A Transgressão

Laura passava pela Rua da Ladeira todos os dias. Subia e descia, ia e vinha, sempre ocupada, sempre preocupada, nunca satisfeita. Vivia ligada no piloto automático, apenas executava. Seguia seu roteiro, nenhum passo a mais ou a menos. Nenhuma ação, apenas reação, nenhuma reflexão.

Um dia, passando novamente pela Rua da Ladeira, se distraiu. Olhou para os lados, observando a paisagem pelo caminho. Tinha esquecido o relógio em casa e o celular estava descarregado, então caminhou, pela primeira vez, achava, sem rédeas.

Sorria a cada casa, casebre, comércio, árvore, praça ou qualquer outra coisa durante o caminho, feliz por observar. Num dado momento do caminho, observou uma casa, entre outras, mal pintada, cores desgastadas, parecia triste. Na entrada da casa, após o portão, havia uma gaiola pendurada.

Como a entrada ficava há um metro do portão, se encostou naquele frágil portão para observar o pássaro. Ele era colorido, bonito. Nunca tinha visto algo assim. Não sabia de qual tipo era, mas gostava das cores e da beleza daquela ave. Tinha pela parda e de barriga alaranjada com mistura de vermelho escuro. Ele cantava, e embora o canto fosse melodioso, transmitia um que de tristeza.
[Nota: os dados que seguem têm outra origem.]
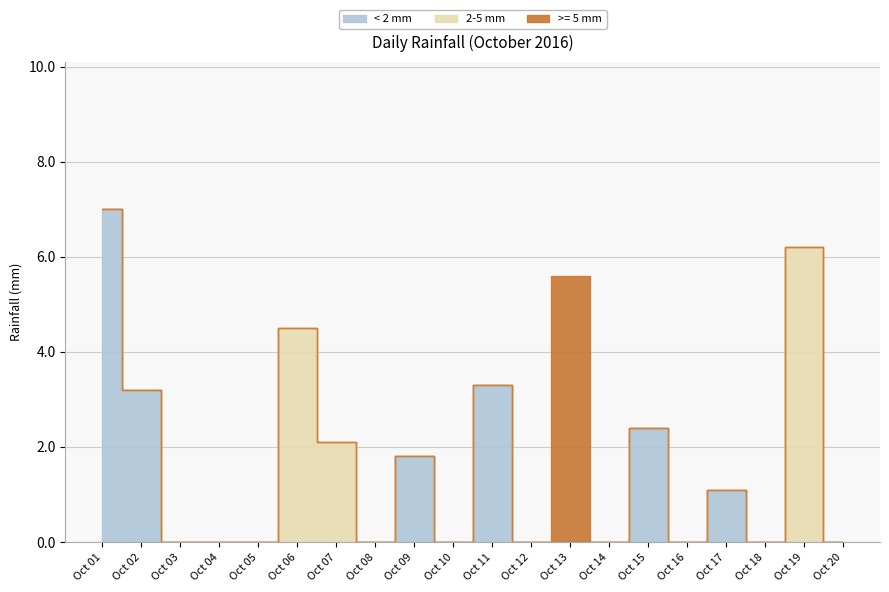

What is the greatest value displayed?

7.0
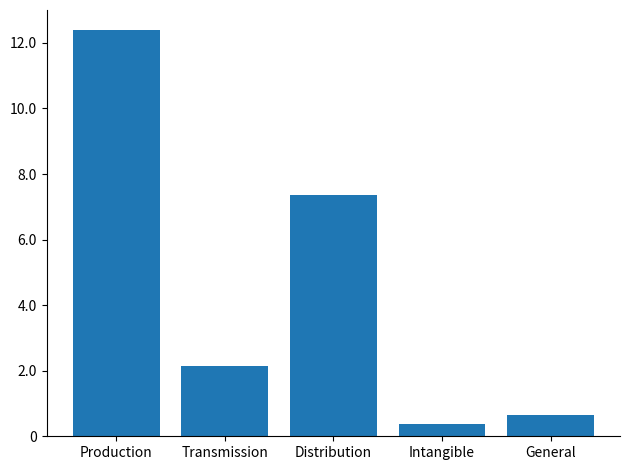

Does the chart contain any negative values?

No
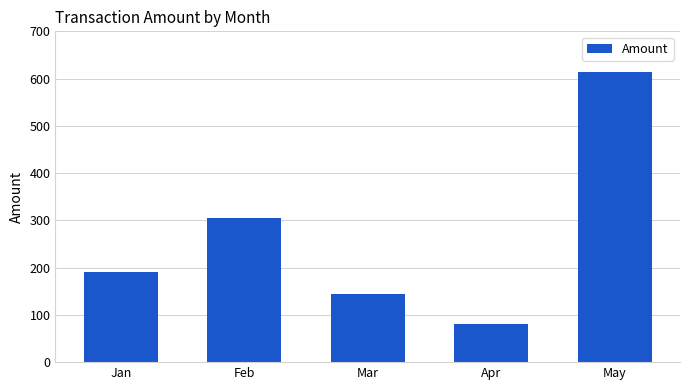

Reading left to right, list all the values displayed in this chart.

Jan=191.4	Feb=304.2	Mar=144.9	Apr=80.2	May=613.4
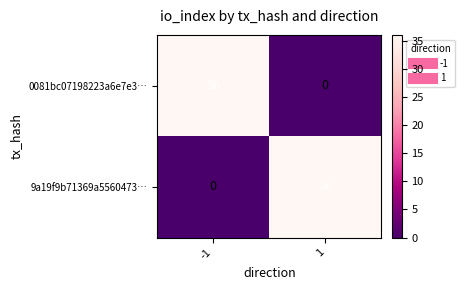

Is it true that 9a19f9b71369a5560473… equals 36 at 1?

True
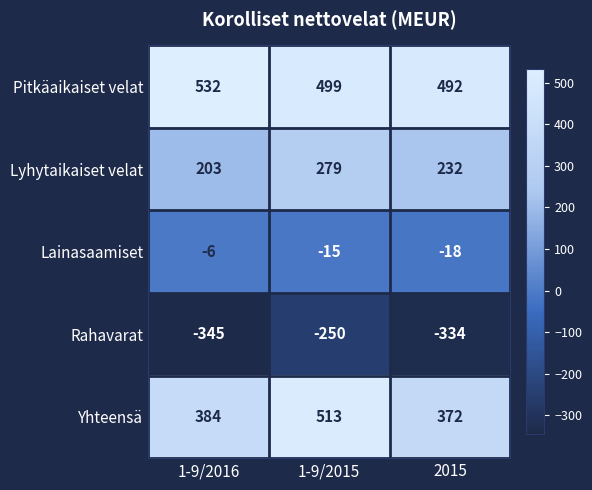

Reading left to right, transcribe all the data shown in this chart.

Pitkäaikaiset velat: 1-9/2016=532	1-9/2015=499	2015=492
Lyhytaikaiset velat: 1-9/2016=203	1-9/2015=279	2015=232
Lainasaamiset: 1-9/2016=-6	1-9/2015=-15	2015=-18
Rahavarat: 1-9/2016=-345	1-9/2015=-250	2015=-334
Yhteensä: 1-9/2016=384	1-9/2015=513	2015=372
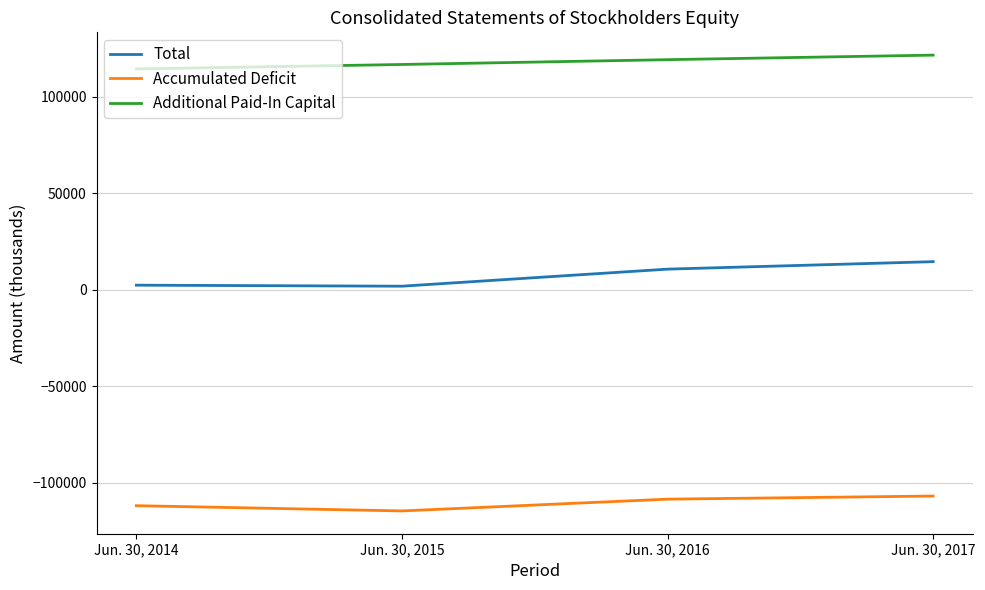

How many values in the Additional Paid-In Capital series are below 119242?

2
Laura observou o pássaro, ali, preso, funcionando muito bem, cantava, enfeitava aquela casa desbotada, mas estava preso, enjaulado, e, se olhasse bem, não era difícil perceber sua tristeza.

Observou por um tempo. A casa parecia vazia. Nenhum sinal de movimento nela até aquele momento. O portão era frágil e não estava bem trancado. Então, subitamente, decidiu cometer seu primeiro, quem sabe não o último, crime. Num ímpeto, abriu o portão, se aproximou da entrada e abriu a jaula que prendia aquele lindo passarinho.
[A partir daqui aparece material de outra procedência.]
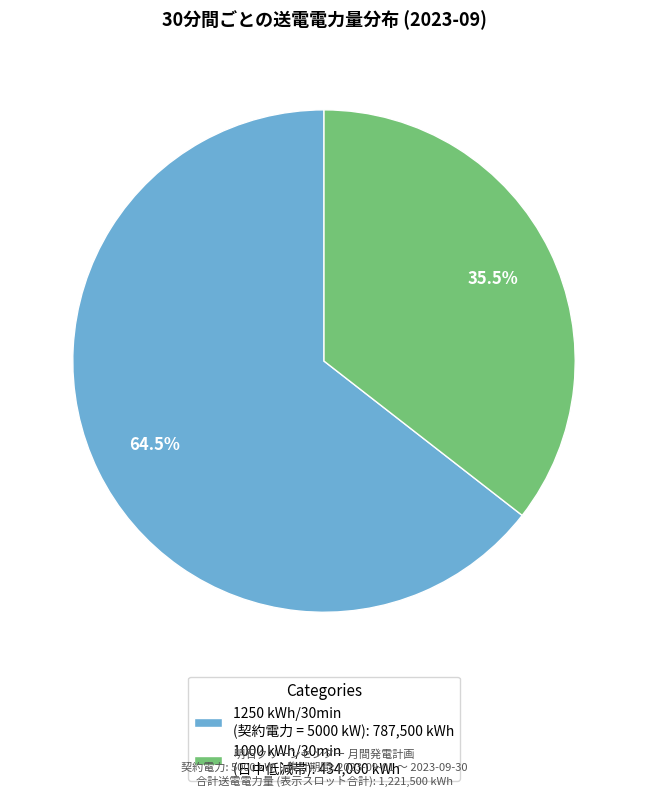

Approximately how many times larger is the value at 1250 kWh/30min (契約電力 = 5000 kW): 787,500 kWh compared to 1000 kWh/30min (日中低減帯): 434,000 kWh?

1.8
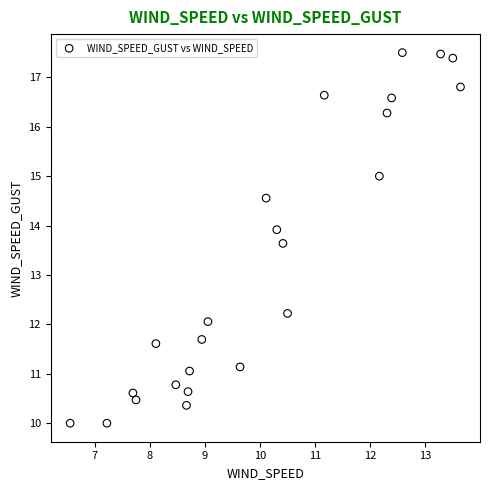

What is the range of X values (max minus min)?

7.1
Ele, meio acanhado (não tinha costume de estar livre), saiu da gaiola devagar, como se fosse também um criminoso. Depois, cantarolou, dessa vez, com enorme vivacidade, feliz. Não havia mais sinais de tristeza ali, e foi-se passarinho, livre pela vida.

Laura, vendo o pássaro ir, percebeu, de repente, que deveria sair dali também, antes que fosse vista. Mas saiu pensativa. Se achava como aquele passarinho na gaiola, e, pela primeira vez, pensou em fugir, como ele, voando livre. Já era o segundo crime que desejava naquele dia, naquele caminho da Ladeira. Laura passou a pensar no passarinho e em si como a mesma coisa: estava se tornando criminosa, uma transgressora.